Transcribed page contents:
+++
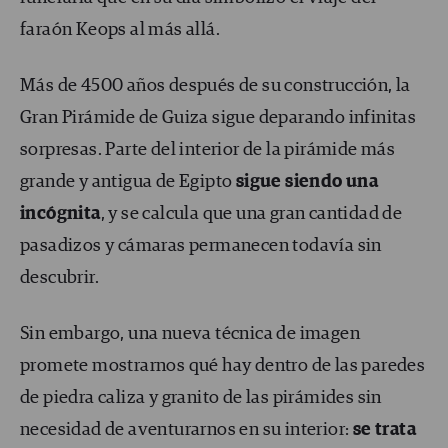
faraón Keops al más allá.
Más de 4500 años después de su construcción, la
Gran Pirámide de Guiza sigue deparando infinitas
sorpresas. Parte del interior de la pirámide más
grande y antigua de Egipto
sigue siendo una
incógnita
, y se calcula que una gran cantidad de
pasadizos y cámaras permanecen todavía sin
descubrir.
Sin embargo, una nueva técnica de imagen
promete mostrarnos qué hay dentro de las paredes
de piedra caliza y granito de las pirámides sin
necesidad de aventurarnos en su interior:
se trata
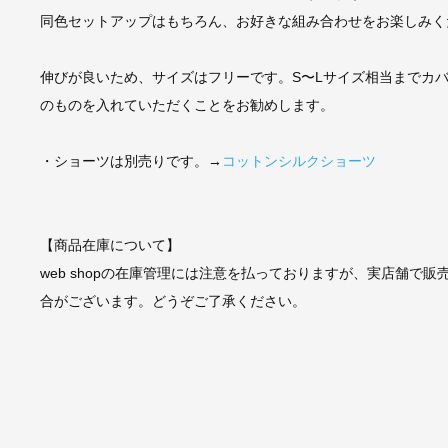
同色セットアップはもちろん、お好きな組み合わせをお楽しみく
伸びが良いため、サイズはフリーです。S〜Lサイズ相当までカ
のものを入れていただくことをお勧めします。
・ショーツは別売りです。→
コットンシルクショーツ
【商品在庫について】
web shopの在庫管理には注意を払っておりますが、実店舗で販
合がございます。どうぞご了承ください。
+++
**EXERCISE AIM:** Show every line from the entries that includes the word "interior".

**RESPONSE:**
sorpresas. Parte del interior de la pirámide más
necesidad de aventurarnos en su interior:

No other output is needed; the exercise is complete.